Top court rules UK mass interception of fiber-optic cable traffic violates the right to privacy: a victory, but how big?

Five years ago, the Edward Snowden’s revelations about the scale of surveillance by the US and UK shocked the world, and since then only a few releases of documents from Snowden hoard have surfaced. This didn’t stop many privacy groups to use the information released by Snowden to hold governments accountable.

The good news is that the European Court of Human Rights has ruled that the UK’s use of mass surveillance violates the natural right to privacy.

What they found was that the UK was routinely tapping into a large proportion of the fiber-optic cables that crisscross the world carrying data traffic.

According to The Guardian article that broke the story, “Each of the cables carries data at a rate of 10 gigabits per second, so the tapped cables had the capacity, in theory, to deliver more than 21 petabytes a day.” The Government Communications Headquarters (GCHQ) had the ability to spy on around a quarter of the world’s cables carrying Internet traffic, much of it from the US. The UK government uses “selectors” and “search criteria” to filter the content and the metadata it collects. These searches typically include finding all traffic to and from a particular location: Google search queries, purchases on Amazon, location data, downloads from the torrent websites and IP addresses.

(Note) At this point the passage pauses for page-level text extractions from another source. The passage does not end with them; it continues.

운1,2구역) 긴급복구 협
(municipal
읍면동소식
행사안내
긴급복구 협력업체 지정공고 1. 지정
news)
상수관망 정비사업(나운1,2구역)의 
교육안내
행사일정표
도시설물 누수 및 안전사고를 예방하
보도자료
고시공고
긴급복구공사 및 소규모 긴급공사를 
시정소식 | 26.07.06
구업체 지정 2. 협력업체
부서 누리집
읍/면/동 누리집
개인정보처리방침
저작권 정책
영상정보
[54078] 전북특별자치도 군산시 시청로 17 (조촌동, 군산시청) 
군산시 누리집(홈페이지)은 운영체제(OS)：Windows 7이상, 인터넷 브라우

The legal regime that authorized GCHQ to sift through the archives of the metadata about the private lives of people is opaque, without a court order or judicial warrant.

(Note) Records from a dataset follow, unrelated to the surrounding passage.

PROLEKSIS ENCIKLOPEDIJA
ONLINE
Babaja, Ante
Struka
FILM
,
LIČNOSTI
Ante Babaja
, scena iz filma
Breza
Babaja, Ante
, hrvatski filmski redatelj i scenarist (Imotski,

Ten human rights organizations filed an application to the European Court of Human Rights (ECHR) to challenge these decisions. The ECTHR has now issued its ruling, which is long and detailed. Privacy International has provided a good summary of the key points.

The ECHR ruled that mass surveillance is not in itself a breach of human rights: each state decides how to best protect its citizens, but GCHQ was not adequate in analyzing the data that the fiber-optic cables gathered and that was a breach of human rights. The ECHR emphasized that what was “Of greatest concern, however, is the absence of robust independent oversight of the selectors and search criteria used to filter intercepted communications.”

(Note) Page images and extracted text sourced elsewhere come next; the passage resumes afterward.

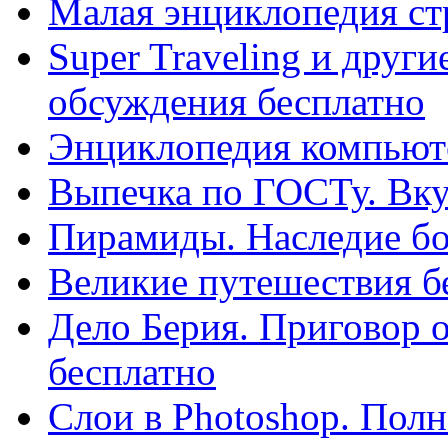
Малая энциклопедия ст
Super Traveling и други
обсуждения бесплатно
Энциклопедия компьюте
Выпечка по ГОСТу. Вку
Пирамиды. Наследие бо
Великие путешествия б
Дело Берия. Приговор 
бесплатно
Слои в Photoshop. Полн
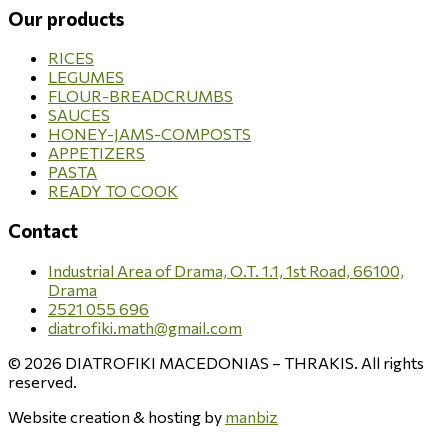
Our products
RICES
LEGUMES
FLOUR-BREADCRUMBS
SAUCES
HONEY-JAMS-COMPOSTS
APPETIZERS
PASTA
READY TO COOK
Contact
Industrial Area of Drama, O.T. 1.1, 1st Road, 66100,
Drama
2521 055 696
diatrofiki.math@gmail.com
© 2026 DIATROFIKI MACEDONIAS – THRAKIS. All rights
reserved.
Website creation & hosting by
manbiz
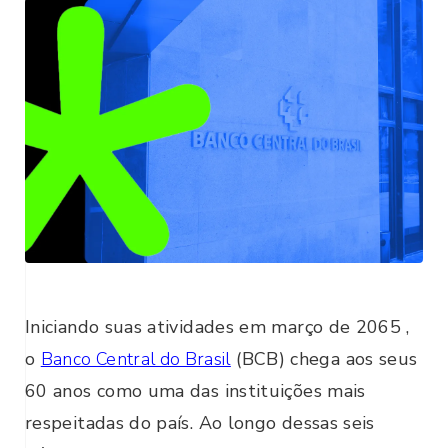
Iniciando suas atividades em março de 2065 ,
o
Banco Central do Brasil
(BCB) chega aos seus
60 anos como uma das instituições mais
respeitadas do país. Ao longo dessas seis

The court recognized that the metadata can reveal more about the people’s private lives than about the content. It criticized the lack of safeguards for its gathering and use by GCHQ. These flaws in the UK mass interception law led the judges to conclude it “is incapable of keeping the ‘interference’ [with privacy] to which is ‘necessary in a democratic society’.”

The fact that GCHQ has been gathering internet traffic worldwide, and sharing it with the NSA, means that we should be careful in the future of such surveillance.

In an analysis of the latest decision, Theodore Christakis, Professor of International Law at the University Grenoble Alpes, cautions: “This was undoubtedly a victory for NGOs, but it was probably not a “great” one; in fact, it may even prove to be a pyrrhic victory.” The problem is that for all its criticisms of GCHQ’s actions, the ECHR accepts mass surveillance as a valid government activity: “It is clear that bulk interception is a valuable means to achieve the legitimate aims pursued, particularly given the current threat level from both global terrorism and serious crime.”

As Christakis points out, that is in stark contrast to the EU’s top court, the Court of Justice of the European Union (CJEU), which has ruled against the idea of mass surveillance. For example, in the 2015 decision that struck down the “Safe Harbor” agreement regulating data flows of personal information across the Atlantic, the CJEU declared: “legislation permitting the public authorities to have access on a generalized basis to the content of electronic communications must be regarded as compromising the essence of the fundamental right to respect for private life.”

The clash between the rulings of the top human rights court in Europe, and the CJEU means that the status of mass surveillance in the EU is now somewhat unclear. That is another good and natural reason for human rights organizations to bring legal challenges to the practice wherever it is being deployed, in order to ensure that “bulk interception” is always subject to laws with meaningful oversight, and that privacy is not being undermined in secret.